== EXERCISE AIM ==
In the entries below, find the line containing "X021113Y018583D03*" and the line containing "X002363Y021083D03*". Copy those two lines and everything between them exactly, and only that.

== PROVIDED MATERIAL ==

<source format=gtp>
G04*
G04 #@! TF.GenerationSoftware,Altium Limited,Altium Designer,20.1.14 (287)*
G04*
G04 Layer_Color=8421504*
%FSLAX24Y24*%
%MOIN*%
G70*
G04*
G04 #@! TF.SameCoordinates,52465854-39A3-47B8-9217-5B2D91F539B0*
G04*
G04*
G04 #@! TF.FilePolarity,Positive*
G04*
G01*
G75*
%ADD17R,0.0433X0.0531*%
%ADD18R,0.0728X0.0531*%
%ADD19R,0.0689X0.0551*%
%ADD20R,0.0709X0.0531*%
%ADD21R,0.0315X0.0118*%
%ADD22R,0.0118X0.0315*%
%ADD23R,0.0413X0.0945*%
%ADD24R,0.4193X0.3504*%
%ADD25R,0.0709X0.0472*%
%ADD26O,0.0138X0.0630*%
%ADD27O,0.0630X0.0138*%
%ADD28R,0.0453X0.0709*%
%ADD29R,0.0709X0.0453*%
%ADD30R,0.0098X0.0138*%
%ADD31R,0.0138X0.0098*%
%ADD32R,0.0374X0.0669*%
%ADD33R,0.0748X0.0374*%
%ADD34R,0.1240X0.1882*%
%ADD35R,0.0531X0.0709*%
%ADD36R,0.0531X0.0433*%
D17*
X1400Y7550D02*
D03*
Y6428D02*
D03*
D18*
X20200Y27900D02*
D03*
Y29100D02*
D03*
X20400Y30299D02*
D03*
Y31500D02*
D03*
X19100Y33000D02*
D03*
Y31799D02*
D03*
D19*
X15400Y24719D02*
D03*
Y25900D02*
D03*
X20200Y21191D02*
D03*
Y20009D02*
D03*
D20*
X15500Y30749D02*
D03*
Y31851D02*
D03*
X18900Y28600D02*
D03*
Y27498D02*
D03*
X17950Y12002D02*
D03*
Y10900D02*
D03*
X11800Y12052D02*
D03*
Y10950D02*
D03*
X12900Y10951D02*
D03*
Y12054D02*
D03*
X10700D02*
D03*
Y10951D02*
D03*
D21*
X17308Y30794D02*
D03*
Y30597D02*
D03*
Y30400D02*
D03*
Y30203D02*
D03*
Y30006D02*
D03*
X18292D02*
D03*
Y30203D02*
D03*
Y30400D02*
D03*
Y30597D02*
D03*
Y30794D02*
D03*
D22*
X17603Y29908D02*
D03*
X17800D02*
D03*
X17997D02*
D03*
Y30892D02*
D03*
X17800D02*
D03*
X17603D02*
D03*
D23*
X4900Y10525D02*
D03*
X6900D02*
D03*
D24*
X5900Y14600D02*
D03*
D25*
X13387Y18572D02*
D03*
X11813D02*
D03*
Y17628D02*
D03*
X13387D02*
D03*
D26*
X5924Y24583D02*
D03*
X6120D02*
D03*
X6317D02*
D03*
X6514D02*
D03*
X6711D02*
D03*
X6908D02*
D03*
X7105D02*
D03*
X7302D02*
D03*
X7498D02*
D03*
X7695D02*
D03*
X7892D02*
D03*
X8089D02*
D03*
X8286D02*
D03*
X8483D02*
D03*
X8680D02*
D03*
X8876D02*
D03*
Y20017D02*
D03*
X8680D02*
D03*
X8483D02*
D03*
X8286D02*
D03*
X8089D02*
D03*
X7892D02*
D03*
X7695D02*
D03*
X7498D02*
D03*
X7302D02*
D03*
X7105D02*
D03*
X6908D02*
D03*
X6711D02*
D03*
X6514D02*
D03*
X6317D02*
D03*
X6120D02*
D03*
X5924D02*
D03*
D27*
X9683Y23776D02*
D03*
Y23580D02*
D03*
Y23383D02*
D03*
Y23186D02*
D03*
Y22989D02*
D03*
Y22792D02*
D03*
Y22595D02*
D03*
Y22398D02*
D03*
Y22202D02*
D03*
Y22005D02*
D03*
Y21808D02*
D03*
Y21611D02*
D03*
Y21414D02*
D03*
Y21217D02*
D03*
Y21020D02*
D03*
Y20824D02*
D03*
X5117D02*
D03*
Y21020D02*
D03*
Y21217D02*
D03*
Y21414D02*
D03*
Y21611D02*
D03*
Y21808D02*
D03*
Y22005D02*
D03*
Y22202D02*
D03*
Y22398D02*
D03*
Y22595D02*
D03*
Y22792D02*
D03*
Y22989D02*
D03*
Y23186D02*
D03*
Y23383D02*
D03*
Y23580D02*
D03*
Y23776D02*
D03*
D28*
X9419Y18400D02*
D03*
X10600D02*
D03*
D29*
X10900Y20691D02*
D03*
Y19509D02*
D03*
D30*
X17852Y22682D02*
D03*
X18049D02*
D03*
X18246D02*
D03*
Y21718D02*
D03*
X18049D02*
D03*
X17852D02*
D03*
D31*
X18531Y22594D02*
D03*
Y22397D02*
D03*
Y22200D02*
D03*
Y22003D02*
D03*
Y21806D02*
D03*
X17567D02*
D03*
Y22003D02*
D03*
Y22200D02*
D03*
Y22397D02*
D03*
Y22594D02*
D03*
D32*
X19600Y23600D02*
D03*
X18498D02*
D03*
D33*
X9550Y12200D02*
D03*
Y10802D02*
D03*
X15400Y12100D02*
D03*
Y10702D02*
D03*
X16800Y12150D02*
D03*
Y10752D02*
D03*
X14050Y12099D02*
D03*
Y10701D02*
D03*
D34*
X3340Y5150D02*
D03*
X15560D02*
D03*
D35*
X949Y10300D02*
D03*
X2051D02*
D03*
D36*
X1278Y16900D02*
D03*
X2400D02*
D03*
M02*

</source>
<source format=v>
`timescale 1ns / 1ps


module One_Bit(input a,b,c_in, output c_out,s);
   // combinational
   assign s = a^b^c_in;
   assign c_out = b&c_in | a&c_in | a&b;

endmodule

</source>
--
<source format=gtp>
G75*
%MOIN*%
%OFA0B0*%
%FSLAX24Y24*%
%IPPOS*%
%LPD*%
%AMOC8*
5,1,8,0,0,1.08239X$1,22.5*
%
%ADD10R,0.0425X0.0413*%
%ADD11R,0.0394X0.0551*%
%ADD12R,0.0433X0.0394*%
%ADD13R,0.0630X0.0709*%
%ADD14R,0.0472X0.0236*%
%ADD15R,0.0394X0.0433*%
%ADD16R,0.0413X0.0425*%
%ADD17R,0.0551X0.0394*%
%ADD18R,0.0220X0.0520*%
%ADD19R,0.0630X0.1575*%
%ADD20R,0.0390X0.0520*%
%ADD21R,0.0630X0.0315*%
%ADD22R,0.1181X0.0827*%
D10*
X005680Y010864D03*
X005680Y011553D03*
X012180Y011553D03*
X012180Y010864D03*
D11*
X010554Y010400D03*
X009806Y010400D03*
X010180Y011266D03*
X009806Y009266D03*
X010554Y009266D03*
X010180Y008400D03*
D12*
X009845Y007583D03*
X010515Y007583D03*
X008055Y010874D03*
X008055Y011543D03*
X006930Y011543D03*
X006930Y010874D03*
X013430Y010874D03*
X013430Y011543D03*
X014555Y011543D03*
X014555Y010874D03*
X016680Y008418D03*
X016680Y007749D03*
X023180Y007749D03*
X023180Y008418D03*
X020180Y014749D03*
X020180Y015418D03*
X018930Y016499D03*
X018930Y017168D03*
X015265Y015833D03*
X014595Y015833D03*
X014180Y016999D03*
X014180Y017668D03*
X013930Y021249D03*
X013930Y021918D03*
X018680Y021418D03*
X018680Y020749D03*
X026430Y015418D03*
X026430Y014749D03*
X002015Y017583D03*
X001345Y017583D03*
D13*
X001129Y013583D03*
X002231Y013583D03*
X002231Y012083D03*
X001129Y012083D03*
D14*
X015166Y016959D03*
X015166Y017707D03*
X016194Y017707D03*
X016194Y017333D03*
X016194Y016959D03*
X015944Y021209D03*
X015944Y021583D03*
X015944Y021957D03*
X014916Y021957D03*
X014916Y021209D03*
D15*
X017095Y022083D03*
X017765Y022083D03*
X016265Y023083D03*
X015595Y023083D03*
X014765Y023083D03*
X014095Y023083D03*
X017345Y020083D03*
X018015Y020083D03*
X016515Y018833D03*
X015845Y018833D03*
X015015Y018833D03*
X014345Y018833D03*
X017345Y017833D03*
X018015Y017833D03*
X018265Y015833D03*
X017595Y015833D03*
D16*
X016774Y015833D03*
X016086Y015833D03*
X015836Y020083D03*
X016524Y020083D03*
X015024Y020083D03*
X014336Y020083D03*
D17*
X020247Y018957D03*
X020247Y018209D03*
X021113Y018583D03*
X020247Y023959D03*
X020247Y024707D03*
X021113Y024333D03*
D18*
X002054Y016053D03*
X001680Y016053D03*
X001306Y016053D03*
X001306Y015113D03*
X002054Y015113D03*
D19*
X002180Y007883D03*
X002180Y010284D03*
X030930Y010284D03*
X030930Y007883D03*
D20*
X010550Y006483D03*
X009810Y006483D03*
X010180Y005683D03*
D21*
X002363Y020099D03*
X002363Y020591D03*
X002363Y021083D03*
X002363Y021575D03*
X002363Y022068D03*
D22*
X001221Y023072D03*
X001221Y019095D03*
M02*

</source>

== ANSWER SECTION ==
X021113Y018583D03*
X020247Y023959D03*
X020247Y024707D03*
X021113Y024333D03*
D18*
X002054Y016053D03*
X001680Y016053D03*
X001306Y016053D03*
X001306Y015113D03*
X002054Y015113D03*
D19*
X002180Y007883D03*
X002180Y010284D03*
X030930Y010284D03*
X030930Y007883D03*
D20*
X010550Y006483D03*
X009810Y006483D03*
X010180Y005683D03*
D21*
X002363Y020099D03*
X002363Y020591D03*
X002363Y021083D03*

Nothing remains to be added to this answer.